While certain documents to be provided under Item 4(d) may arguably be covered by the scope of the Item 4(c) production requirements, the commentary to the Final Rule notes that the scope of Item 4(d) is intended to be broader than Item 4(c) which is limited to documents prepared in connection with the acquisition. However, to the extent a document is included in Item 4(d), it is not necessary also to include that document in response to Item 4(c).

  1. Adjustments to Reporting of Revenues

The current HSR Form imposes detailed reporting requirements for revenue derived from sales of items manufactured in the United States by the reporting party or an entity or entities under common control. The Final Rule expands that obligation by requiring the same detailed reporting of revenues (by 10-digit NAICS Code) from products manufactured outside the United States that are sold in or into the United States. However, the Final Rule removed the requirement (stated in the Proposed Rule) for a party to report its subsequent sales of such manufactured products as non-manufactured product revenues under a wholesale or retail NAICS Code.

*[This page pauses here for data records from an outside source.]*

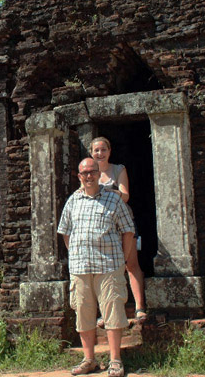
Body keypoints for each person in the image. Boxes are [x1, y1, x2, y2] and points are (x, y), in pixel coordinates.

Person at [58, 158, 135, 377]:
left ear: (98, 174)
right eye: (84, 173)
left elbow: (128, 231)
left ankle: (115, 360)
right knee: (83, 313)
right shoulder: (73, 201)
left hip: (109, 265)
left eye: (92, 172)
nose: (89, 176)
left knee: (113, 313)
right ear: (79, 176)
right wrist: (76, 253)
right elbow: (66, 232)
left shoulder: (113, 199)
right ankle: (89, 359)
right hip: (81, 268)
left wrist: (122, 259)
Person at [89, 136, 147, 325]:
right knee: (104, 269)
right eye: (96, 150)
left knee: (131, 265)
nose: (100, 153)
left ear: (109, 151)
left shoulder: (118, 169)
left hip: (123, 224)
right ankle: (107, 313)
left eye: (103, 149)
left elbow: (125, 195)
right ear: (91, 153)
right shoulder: (89, 173)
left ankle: (139, 307)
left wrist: (106, 192)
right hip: (101, 227)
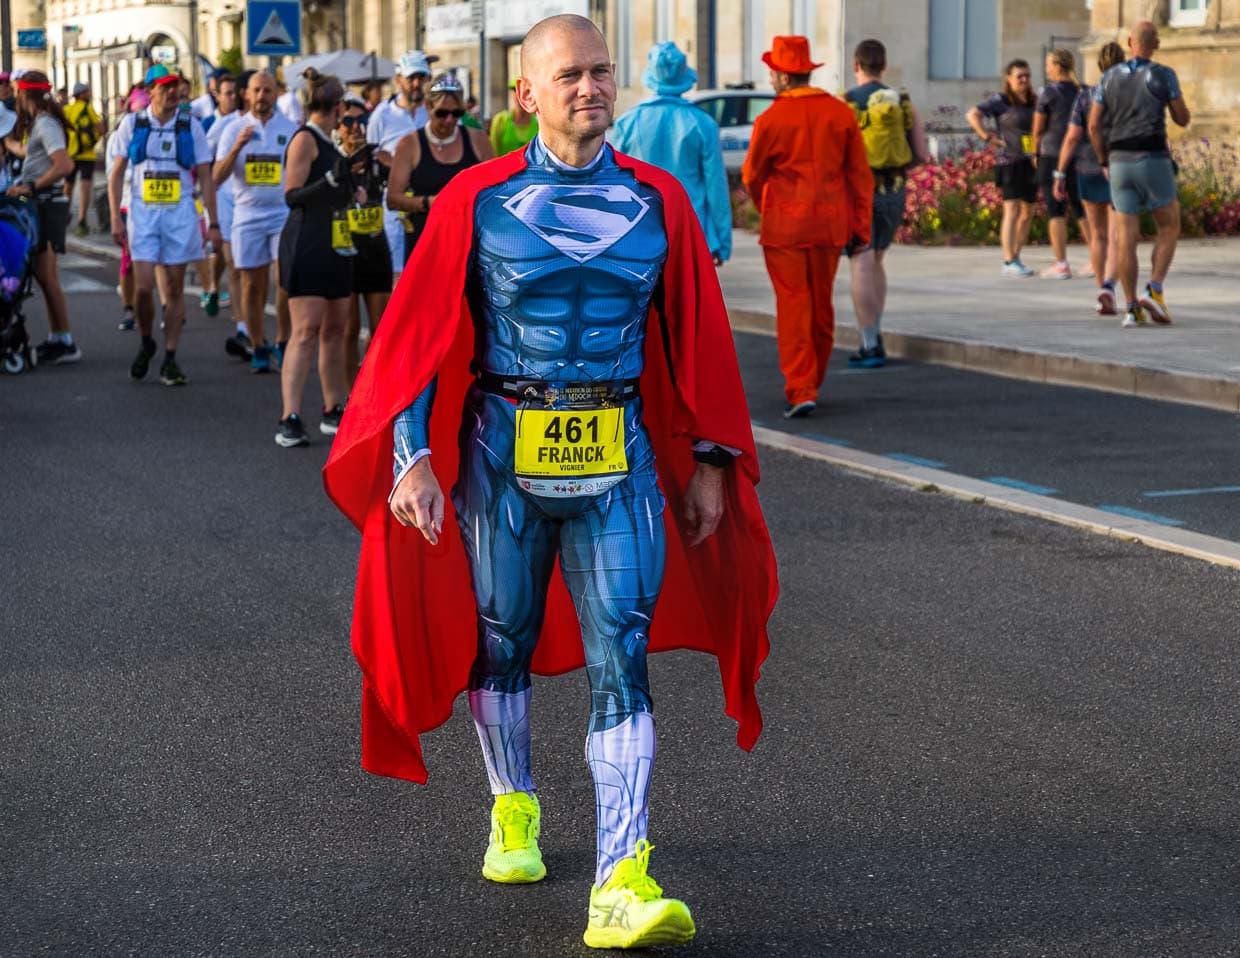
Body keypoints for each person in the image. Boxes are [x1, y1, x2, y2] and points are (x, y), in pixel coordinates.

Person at [323, 14, 776, 950]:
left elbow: (696, 340)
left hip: (619, 453)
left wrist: (712, 462)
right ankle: (513, 806)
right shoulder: (476, 202)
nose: (591, 87)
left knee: (625, 650)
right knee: (503, 645)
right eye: (569, 74)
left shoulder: (658, 203)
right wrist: (410, 456)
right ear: (525, 93)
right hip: (502, 451)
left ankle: (621, 877)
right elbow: (419, 336)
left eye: (602, 71)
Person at [742, 35, 872, 418]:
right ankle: (812, 378)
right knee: (820, 304)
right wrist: (860, 225)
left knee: (793, 305)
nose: (770, 79)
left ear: (783, 77)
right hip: (830, 224)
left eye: (772, 72)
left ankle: (801, 387)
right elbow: (860, 177)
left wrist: (764, 201)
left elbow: (751, 175)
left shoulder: (770, 119)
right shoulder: (840, 113)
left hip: (785, 225)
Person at [107, 65, 221, 386]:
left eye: (176, 86)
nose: (173, 91)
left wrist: (213, 222)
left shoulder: (191, 126)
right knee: (143, 290)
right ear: (151, 91)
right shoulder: (132, 124)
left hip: (180, 213)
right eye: (165, 86)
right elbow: (116, 174)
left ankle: (170, 357)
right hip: (143, 215)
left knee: (173, 288)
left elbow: (207, 176)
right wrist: (116, 216)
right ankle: (146, 341)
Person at [1089, 20, 1190, 328]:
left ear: (1130, 42)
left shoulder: (1107, 77)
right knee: (1169, 224)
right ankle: (1155, 288)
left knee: (1125, 238)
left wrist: (1103, 159)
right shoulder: (1162, 75)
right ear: (1156, 44)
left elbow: (1094, 125)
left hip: (1118, 161)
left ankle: (1131, 306)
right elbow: (1182, 118)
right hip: (1152, 157)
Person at [275, 69, 355, 447]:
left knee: (336, 328)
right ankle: (289, 416)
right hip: (306, 240)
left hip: (336, 238)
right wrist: (330, 184)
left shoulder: (333, 140)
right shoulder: (306, 139)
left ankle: (332, 407)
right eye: (344, 107)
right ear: (337, 106)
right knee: (305, 329)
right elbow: (292, 194)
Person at [841, 38, 928, 368]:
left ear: (856, 66)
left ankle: (869, 342)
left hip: (860, 193)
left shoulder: (846, 102)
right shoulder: (902, 100)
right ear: (884, 66)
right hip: (894, 191)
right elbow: (920, 153)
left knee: (860, 261)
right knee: (877, 260)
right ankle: (877, 331)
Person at [611, 41, 731, 265]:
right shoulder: (703, 123)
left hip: (640, 231)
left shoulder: (629, 122)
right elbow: (716, 187)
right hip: (692, 231)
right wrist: (721, 242)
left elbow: (613, 181)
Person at [214, 70, 298, 372]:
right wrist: (237, 146)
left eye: (267, 90)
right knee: (251, 284)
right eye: (256, 90)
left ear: (276, 94)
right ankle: (258, 343)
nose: (262, 96)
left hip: (281, 214)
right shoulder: (233, 128)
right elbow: (216, 176)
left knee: (285, 279)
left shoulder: (289, 129)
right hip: (247, 214)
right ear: (246, 94)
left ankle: (282, 339)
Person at [5, 71, 78, 365]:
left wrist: (31, 185)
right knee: (44, 276)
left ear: (25, 95)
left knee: (47, 276)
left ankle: (65, 341)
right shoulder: (41, 123)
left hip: (47, 205)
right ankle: (58, 337)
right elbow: (30, 153)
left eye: (16, 93)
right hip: (42, 205)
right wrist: (7, 142)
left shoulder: (46, 123)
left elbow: (64, 165)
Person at [385, 73, 491, 262]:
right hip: (425, 241)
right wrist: (431, 203)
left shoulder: (478, 140)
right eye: (442, 113)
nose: (449, 120)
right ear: (428, 106)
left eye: (456, 113)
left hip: (467, 242)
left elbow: (494, 192)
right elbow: (393, 199)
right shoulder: (409, 144)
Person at [1057, 41, 1126, 316]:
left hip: (1086, 166)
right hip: (1117, 165)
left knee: (1096, 235)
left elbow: (1073, 136)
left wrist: (1059, 171)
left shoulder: (1086, 96)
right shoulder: (1126, 94)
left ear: (1099, 65)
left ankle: (1101, 289)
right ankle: (1109, 287)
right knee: (1117, 235)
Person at [337, 94, 391, 383]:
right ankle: (348, 396)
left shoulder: (377, 159)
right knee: (348, 329)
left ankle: (370, 390)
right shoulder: (333, 160)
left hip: (375, 249)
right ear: (339, 125)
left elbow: (400, 185)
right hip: (344, 251)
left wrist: (391, 165)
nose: (356, 127)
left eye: (362, 121)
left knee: (380, 330)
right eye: (348, 121)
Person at [366, 50, 433, 280]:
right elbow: (370, 156)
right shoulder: (382, 115)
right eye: (411, 78)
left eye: (421, 78)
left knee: (425, 271)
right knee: (397, 275)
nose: (416, 84)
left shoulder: (432, 113)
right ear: (398, 80)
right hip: (394, 203)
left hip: (426, 203)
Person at [967, 60, 1038, 277]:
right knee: (1012, 208)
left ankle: (1016, 256)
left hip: (1030, 161)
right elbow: (972, 114)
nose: (1024, 80)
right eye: (1019, 76)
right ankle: (1008, 259)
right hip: (1009, 161)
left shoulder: (1034, 101)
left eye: (1027, 75)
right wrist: (986, 136)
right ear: (1009, 79)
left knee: (1028, 211)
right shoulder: (1001, 101)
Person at [209, 69, 253, 358]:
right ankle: (243, 328)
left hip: (257, 206)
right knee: (235, 266)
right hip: (227, 202)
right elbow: (208, 169)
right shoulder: (225, 126)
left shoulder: (279, 126)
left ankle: (252, 322)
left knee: (254, 273)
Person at [1032, 49, 1084, 279]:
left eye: (1048, 64)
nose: (1046, 68)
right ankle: (1097, 258)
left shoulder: (1048, 93)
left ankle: (1061, 263)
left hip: (1052, 153)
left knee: (1056, 210)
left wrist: (1034, 153)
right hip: (1078, 154)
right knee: (1081, 208)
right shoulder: (1082, 91)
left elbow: (1037, 129)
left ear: (1057, 66)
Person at [200, 72, 238, 317]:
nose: (232, 98)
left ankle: (240, 310)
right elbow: (204, 163)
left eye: (235, 93)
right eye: (227, 94)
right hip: (218, 193)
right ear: (218, 96)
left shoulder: (242, 121)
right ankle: (213, 286)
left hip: (240, 195)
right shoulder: (208, 124)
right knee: (223, 250)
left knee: (232, 255)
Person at [62, 82, 104, 236]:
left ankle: (64, 215)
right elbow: (101, 129)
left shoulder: (66, 110)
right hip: (87, 155)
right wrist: (91, 141)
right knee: (85, 187)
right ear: (81, 94)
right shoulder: (89, 109)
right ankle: (82, 220)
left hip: (70, 154)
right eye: (87, 91)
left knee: (68, 186)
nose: (89, 93)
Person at [488, 78, 539, 156]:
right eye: (515, 91)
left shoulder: (538, 123)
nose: (520, 95)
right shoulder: (501, 120)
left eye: (526, 91)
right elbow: (492, 152)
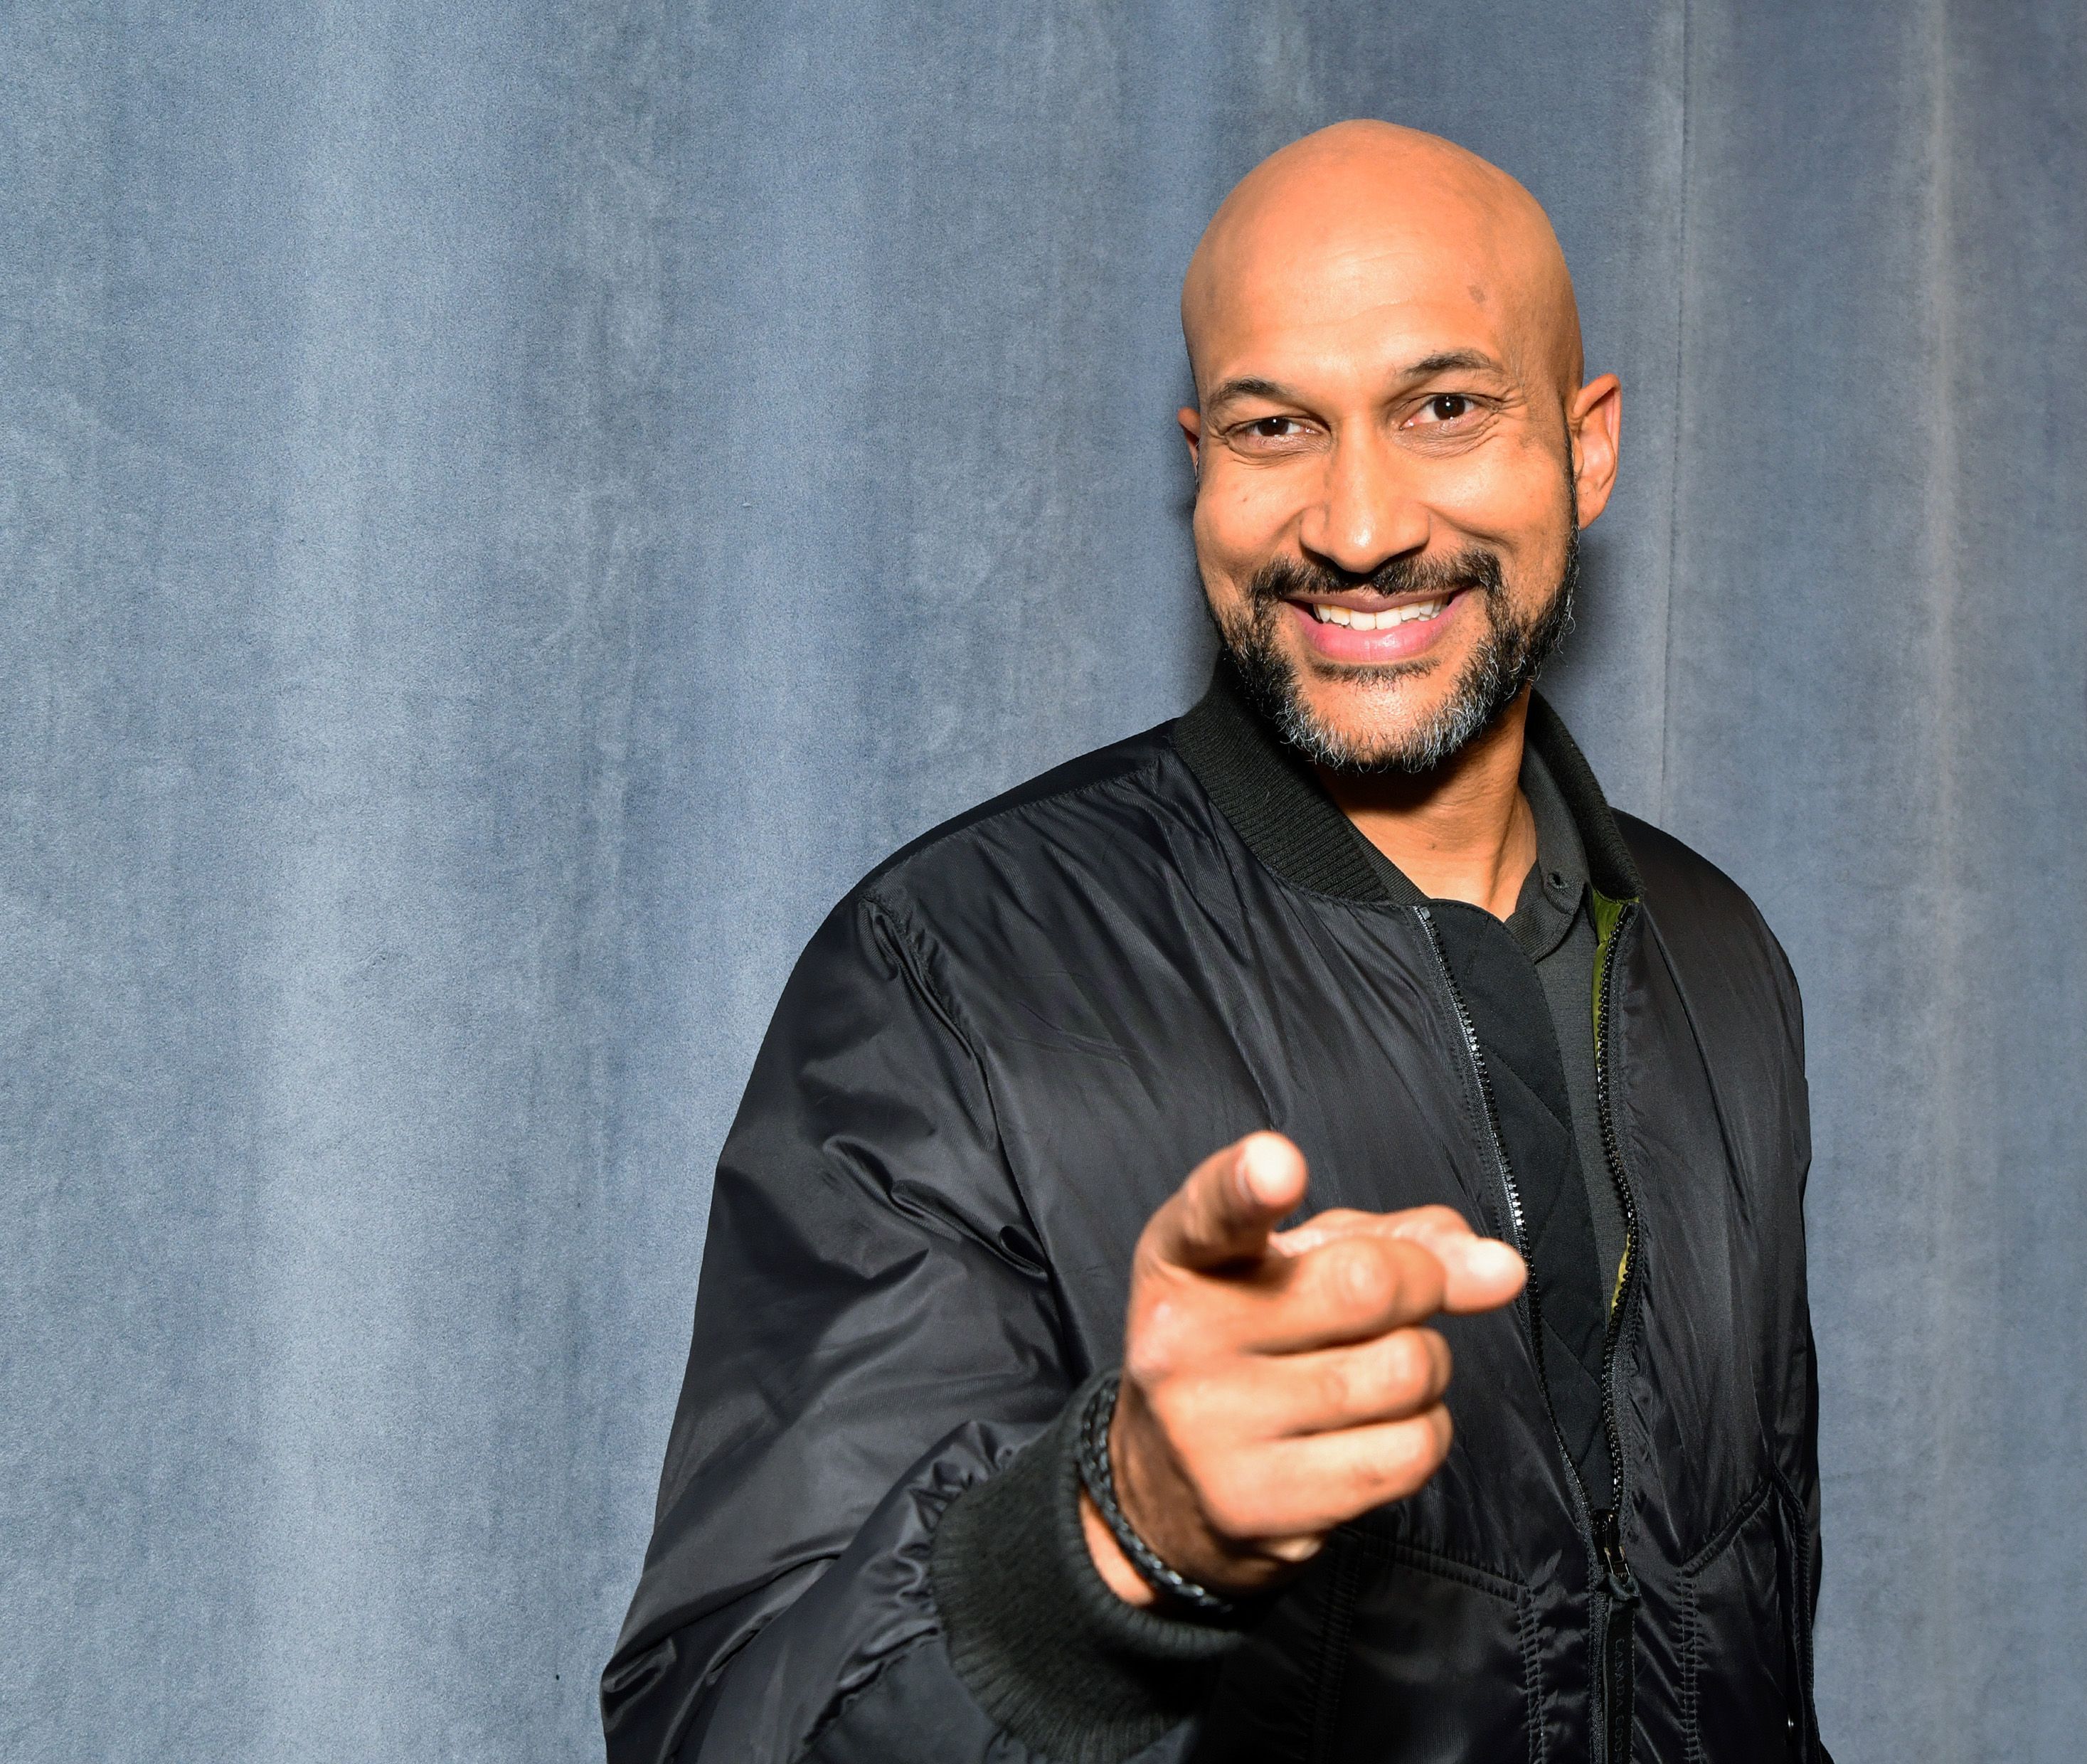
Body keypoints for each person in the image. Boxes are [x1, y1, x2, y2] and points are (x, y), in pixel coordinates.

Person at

In addition, the Final Rule eliminates the onerous and often extremely burdensome requirement that a filing party provide its revenues by NAICS Code for a historical “base year” (currently 2002) in addition to the most recent year. Rather, under the Final Rule, NAICS Code revenues need only be reported for the current fiscal year. If such data have not been compiled for the most recent year, estimates of dollar revenues by applicable NAICS Codes may be provided if a statement describing the method of estimation is furnished.

  1. Ministerial and Administrative Changes

Finally, the Final Rule contains numerous additional, mostly ministerial, changes to the reporting requirements, and introduces the revised the HSR Form.